DAT names likely get hit twice:

  1. From the fall in SOL price, and

  2. From a premium → discount re-rating as sentiment collapses.

We already saw hints of this in 2025:

  • Several names experienced:

    • Wild multi-hundred-percent rallies on announcement,

    • Followed by deep drawdowns when hype faded and reality kicked in.

In 2026, expect sharper separation between quality DATs and pure “pump vehicles.”

3) Opportunity – Staking/DeFi + Real Business Synergy

Long term, the DATs most likely to survive and matter will share a few traits:

  • Large and transparent SOL holdings,

  • Proven ability to run staking/DeFi strategies safely,

  • A core business that actually synergizes with the Solana ecosystem, such as:

    • Validator infrastructure,

    • Developer tooling,

    • Real-world IP (sports, media, gaming) that can be tokenized on Solana.

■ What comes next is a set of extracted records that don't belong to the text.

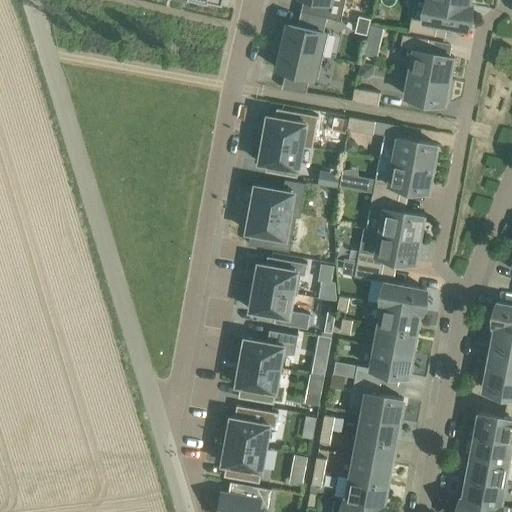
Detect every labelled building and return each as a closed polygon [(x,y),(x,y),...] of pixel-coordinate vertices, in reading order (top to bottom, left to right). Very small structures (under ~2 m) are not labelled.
[(327,16),(330,0),(304,0),(302,10),(327,16)] [(427,0),(424,19),(412,17),(410,30),(435,35),(438,22),(468,28),(469,23),(470,23),(473,9),(471,9),(472,5),(447,0),(427,0)] [(288,22),(283,45),(323,54),(329,31),(324,30),(327,16),(302,10),(299,24),(288,22)] [(359,15),(357,23),(369,26),(371,18),(359,15)] [(357,23),(355,31),(367,34),(369,26),(357,23)] [(371,25),(368,37),(376,39),(381,40),(382,34),(383,28),(371,25)] [(403,33),(399,56),(412,59),(410,71),(450,79),(450,75),(453,75),(455,61),(453,61),(454,56),(427,51),(429,38),(403,33)] [(283,45),(278,68),(286,70),(282,87),(306,93),(310,77),(318,78),(323,54),(283,45)] [(450,79),(410,71),(405,95),(445,102),(446,97),(448,98),(451,83),(449,83),(450,79)] [(353,100),(378,104),(381,91),(355,87),(353,100)] [(268,113),(263,137),(303,144),(303,145),(313,147),(318,114),(277,107),(275,115),(268,113)] [(336,116),(334,128),(345,130),(347,118),(336,116)] [(348,129),(350,129),(373,133),(376,120),(350,116),(348,129)] [(396,147),(394,159),(433,167),(434,163),(436,163),(439,149),(437,148),(438,144),(385,134),(383,141),(396,147)] [(303,144),(263,137),(259,161),(267,162),(266,170),(297,175),(303,144)] [(377,172),(374,192),(399,197),(402,185),(429,190),(430,185),(432,185),(435,171),(433,171),(433,167),(394,159),(392,171),(377,172)] [(324,170),(321,184),(337,186),(340,173),(324,170)] [(253,184),(250,206),(289,213),(296,215),(300,215),(305,181),(284,178),(282,188),(253,184)] [(383,216),(380,230),(420,237),(421,233),(423,234),(426,220),(424,219),(425,214),(397,209),(399,197),(374,192),(370,213),(383,216)] [(289,213),(250,206),(246,231),(250,231),(249,243),(290,250),(296,215),(289,213)] [(360,250),(358,262),(383,267),(385,255),(416,261),(417,256),(419,256),(421,242),(419,241),(420,237),(380,230),(376,253),(360,250)] [(307,262),(268,255),(267,263),(259,261),(254,285),(298,293),(301,273),(305,274),(307,262)] [(383,267),(358,262),(355,275),(361,276),(381,279),(383,267)] [(321,263),(319,279),(331,281),(333,265),(321,263)] [(385,280),(381,303),(423,310),(423,307),(425,307),(428,293),(426,292),(427,288),(385,280)] [(298,293),(254,285),(250,308),(275,313),(273,321),(307,327),(310,312),(290,309),(293,293),(298,293)] [(338,308),(347,310),(350,296),(340,294),(338,308)] [(494,320),(494,323),(511,326),(511,302),(498,301),(497,305),(495,305),(492,319),(494,320)] [(383,303),(379,324),(417,331),(418,322),(420,322),(422,311),(423,311),(423,310),(381,303),(383,303)] [(341,331),(351,333),(353,319),(343,317),(341,331)] [(328,319),(325,330),(333,332),(335,320),(328,319)] [(494,336),(492,345),(511,348),(511,326),(494,323),(493,324),(494,324),(492,335),(494,336)] [(379,324),(375,345),(414,352),(416,340),(415,340),(417,331),(379,324)] [(245,336),(241,360),(280,367),(283,353),(295,352),(298,333),(270,328),(268,340),(245,336)] [(319,337),(316,351),(328,354),(330,340),(319,337)] [(358,364),(356,376),(381,381),(383,369),(408,374),(410,364),(412,365),(414,352),(375,345),(371,366),(358,364)] [(489,354),(486,366),(511,370),(511,348),(492,345),(490,354),(489,354)] [(241,360),(237,383),(241,384),(239,396),(274,402),(280,367),(241,360)] [(486,378),(484,388),(509,393),(507,404),(511,405),(511,370),(486,366),(484,378),(486,378)] [(312,373),(309,386),(321,388),(324,375),(312,373)] [(367,391),(362,413),(402,420),(404,408),(402,407),(404,398),(379,393),(381,381),(356,376),(353,389),(367,391)] [(231,415),(227,439),(266,446),(270,425),(276,426),(278,411),(237,404),(235,416),(231,415)] [(476,421),(474,433),(511,440),(511,405),(507,404),(505,416),(479,411),(478,421),(476,421)] [(362,413),(358,434),(396,441),(398,432),(399,432),(402,420),(362,413)] [(325,414),(323,427),(333,429),(335,415),(325,414)] [(304,426),(302,436),(313,438),(315,428),(304,426)] [(333,429),(323,427),(320,441),(330,443),(333,429)] [(472,442),(470,454),(509,462),(511,445),(511,440),(474,433),(474,434),(475,434),(474,443),(472,442)] [(358,434),(354,455),(394,462),(396,450),(394,450),(396,441),(358,434)] [(227,439),(223,462),(226,463),(224,475),(260,481),(266,446),(227,439)] [(295,454),(293,465),(305,468),(307,456),(295,454)] [(469,467),(467,476),(505,483),(509,462),(470,454),(467,467),(469,467)] [(354,455),(350,476),(388,483),(390,474),(391,475),(394,462),(354,455)] [(317,456),(315,470),(325,472),(327,458),(317,456)] [(325,472),(315,470),(312,483),(322,485),(325,472)] [(345,496),(345,497),(386,505),(386,504),(388,493),(386,492),(388,483),(350,476),(347,497),(345,496)] [(461,496),(461,497),(503,504),(501,503),(505,483),(467,476),(466,485),(464,485),(462,496),(461,496)] [(224,491),(220,511),(260,511),(262,505),(271,507),(274,488),(233,481),(231,492),(224,491)] [(308,505),(318,507),(321,493),(311,491),(308,505)] [(345,497),(336,495),(332,511),(387,511),(388,509),(386,509),(386,505),(345,497)] [(503,504),(461,497),(460,500),(458,500),(456,511),(507,511),(509,506),(503,504)]
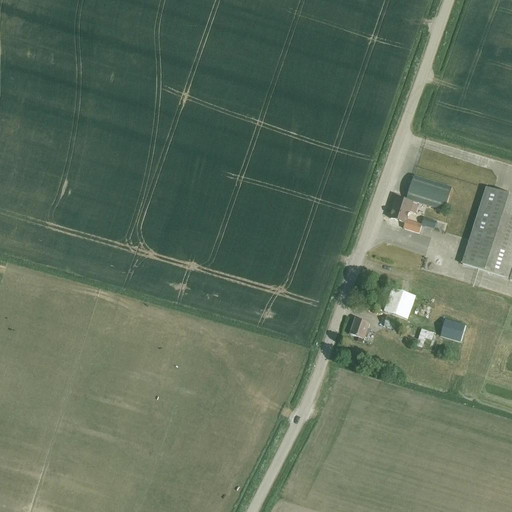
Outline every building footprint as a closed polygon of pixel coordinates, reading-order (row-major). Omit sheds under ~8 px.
[(407,197),(407,199),(445,211),(446,208),(452,190),(413,178),(407,197)] [(511,266),(511,196),(485,188),(479,207),(462,265),(508,279),(511,266)] [(418,206),(397,200),(391,220),(405,224),(404,229),(419,234),(422,226),(412,223),(412,222),(407,221),(409,213),(415,215),(418,206)] [(424,218),(421,225),(434,230),(437,222),(424,218)] [(403,301),(392,298),(384,328),(395,331),(403,301)] [(367,333),(370,325),(355,320),(350,335),(359,338),(358,342),(363,344),(365,339),(367,339),(369,334),(367,333)] [(445,321),(441,337),(461,343),(465,327),(445,321)] [(432,349),(435,330),(423,329),(420,347),(432,349)]
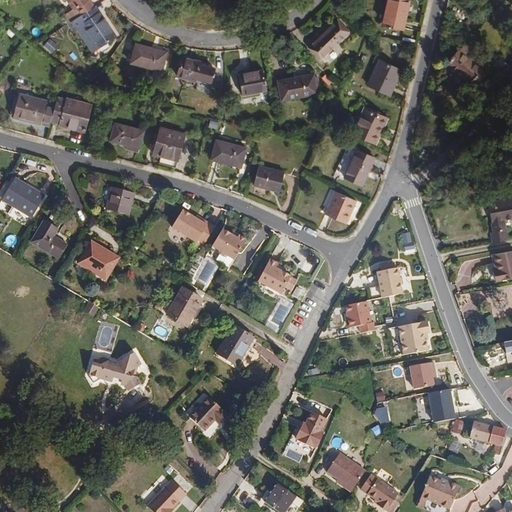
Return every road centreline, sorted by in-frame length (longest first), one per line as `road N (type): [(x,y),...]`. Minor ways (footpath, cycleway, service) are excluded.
road 1 (residential): [(350,258),(203,192),(57,155)]
road 2 (residential): [(350,258),(250,451),(206,511)]
road 3 (residential): [(484,391),(406,185)]
road 4 (residential): [(129,0),(169,30),(215,40),(275,27),(313,0)]
road 5 (residential): [(438,0),(396,173)]
road 6 (residential): [(511,94),(406,185)]
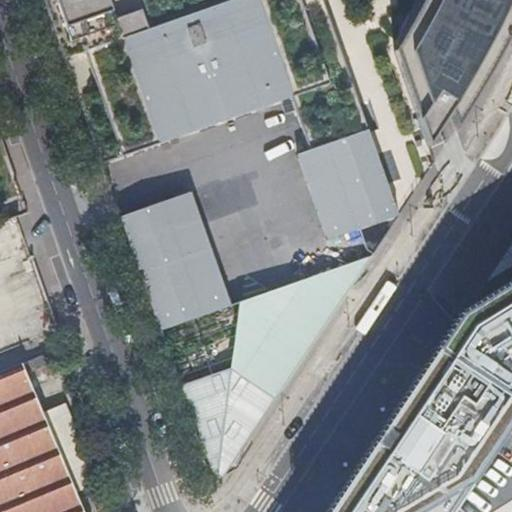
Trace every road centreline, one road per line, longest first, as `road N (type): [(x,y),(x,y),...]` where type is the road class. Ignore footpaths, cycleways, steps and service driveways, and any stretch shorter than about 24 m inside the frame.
road 1 (residential): [(168,511),(0,36)]
road 2 (tertiary): [(254,511),(469,198),(511,148)]
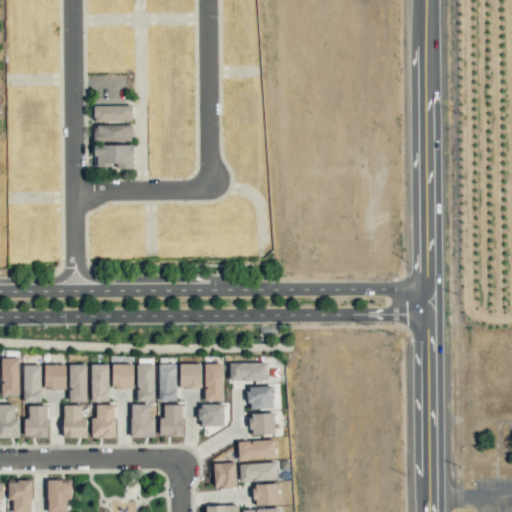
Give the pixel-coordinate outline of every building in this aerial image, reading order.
[(131,105),(93,105),(93,121),(131,121),(131,105)] [(93,141),(131,141),(132,125),(94,124),(93,141)] [(95,166),(117,166),(117,168),(133,169),(133,145),(95,144),(95,166)] [(18,357),(1,358),(2,395),(19,395),(18,357)] [(266,379),(266,362),(229,362),(229,381),(266,379)] [(133,364),(112,363),(112,388),(133,389),(133,364)] [(176,400),(176,363),(158,363),(159,400),(176,400)] [(201,387),(200,363),(179,363),(180,388),(201,387)] [(222,363),(204,364),(205,401),(223,400),(222,363)] [(65,389),(65,365),(44,364),(44,389),(65,389)] [(69,401),(87,401),(86,364),(69,364),(69,401)] [(91,401),(108,401),(108,364),(91,364),(91,401)] [(137,400),(154,400),(154,364),(136,364),(137,400)] [(24,402),(41,402),(40,365),(23,365),(24,402)] [(273,408),(272,385),(247,386),(247,408),(273,408)] [(224,403),(199,403),(199,426),(224,426),(224,403)] [(19,417),(14,417),(14,404),(0,404),(0,436),(19,437),(19,417)] [(91,417),(91,438),(115,437),(114,404),(96,405),(96,417),(91,417)] [(154,437),(154,417),(149,417),(149,404),(131,404),(131,437),(154,437)] [(182,435),(182,404),(163,404),(164,417),(159,417),(159,436),(182,435)] [(48,436),(47,405),(28,405),(28,418),(24,418),(24,437),(48,436)] [(64,405),(63,437),(86,438),(87,418),(81,418),(82,405),(64,405)] [(274,434),(274,413),(250,413),(250,434),(274,434)] [(274,457),(274,439),(237,441),(238,458),(274,457)] [(213,463),(214,488),(235,488),(235,462),(213,463)] [(239,464),(240,481),(276,480),(275,462),(239,464)] [(7,499),(13,499),(12,511),(30,511),(32,480),(7,480),(7,499)] [(47,480),(47,511),(66,511),(66,499),(71,499),(71,480),(47,480)] [(254,505),(278,504),(277,483),(253,484),(254,505)]
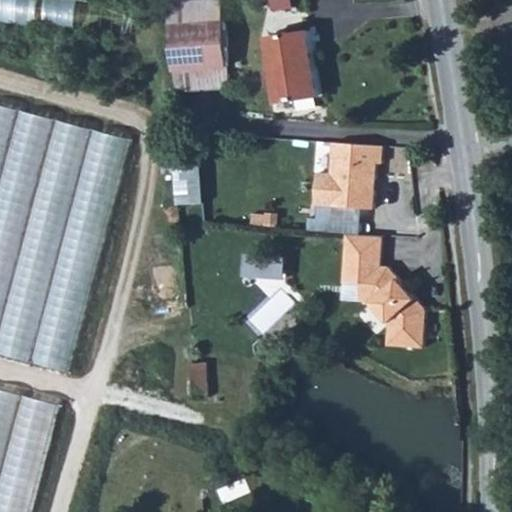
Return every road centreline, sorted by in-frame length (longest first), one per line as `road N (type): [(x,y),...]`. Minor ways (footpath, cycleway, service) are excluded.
road 1 (tertiary): [(438,0),(493,397),(494,511)]
road 2 (track): [(164,118),(459,140)]
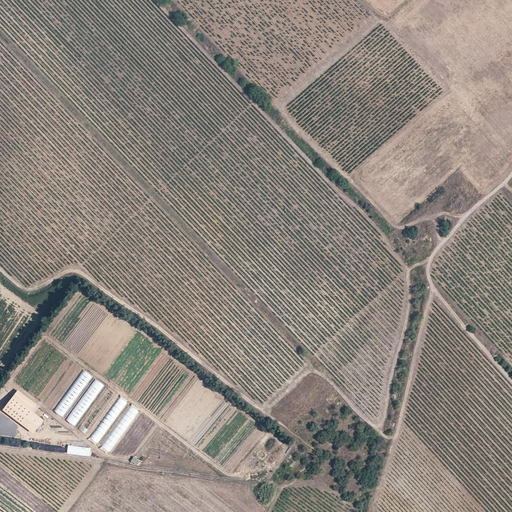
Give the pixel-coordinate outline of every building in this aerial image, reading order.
[(85,435),(115,394),(108,389),(78,429),(85,435)] [(97,443),(126,402),(119,397),(90,438),(97,443)] [(43,420),(13,398),(4,410),(18,420),(34,432),(43,420)] [(110,452),(137,411),(130,406),(102,448),(110,452)] [(135,456),(131,460),(137,464),(140,460),(135,456)]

Examples of this direction:

  • SOL Strategies, combining validator operations with a treasury.

  • Solmate, trying to connect football clubs, fan engagement, and tokens into Solana’s infrastructure stack.

These are early experiments, but they go beyond the simple model of “we just bought a lot of SOL, and that’s the story.”


Closing Thoughts

To wrap up:

  1. DATs are an emerging institutional wrapper for Solana exposure.

  2. In just one year, 2025, we’ve seen:

    • Over a dozen listed companies formally adopt Solana treasury strategies,

    • More than 20 million SOL absorbed into corporate treasuries.

  3. In 2026, the key battle lines will likely be:

    • Accumulation vs. regulation,

    • Genuine infrastructure plays vs. hollow “pump-only” shells,

    • Simple price exposure vs. smarter, yield-enhanced treasury management.

My goal with this post was to give you a clear map of the companies that are actively accumulating SOL, and to show how the Solana DAT trend evolved through 2025 and where it might head next.

From here, the real edge will come from your own filter:

  • Which DATs actually contribute to the Solana ecosystem?

  • How do DAT stocks fit into a broader SOL strategy (spot, futures, options, staking)?

  • For a Korean retail investor, what’s the most realistic way to use these tickers alongside direct SOL exposure?

Answering those questions is where this macro narrative turns into an actual portfolio strategy.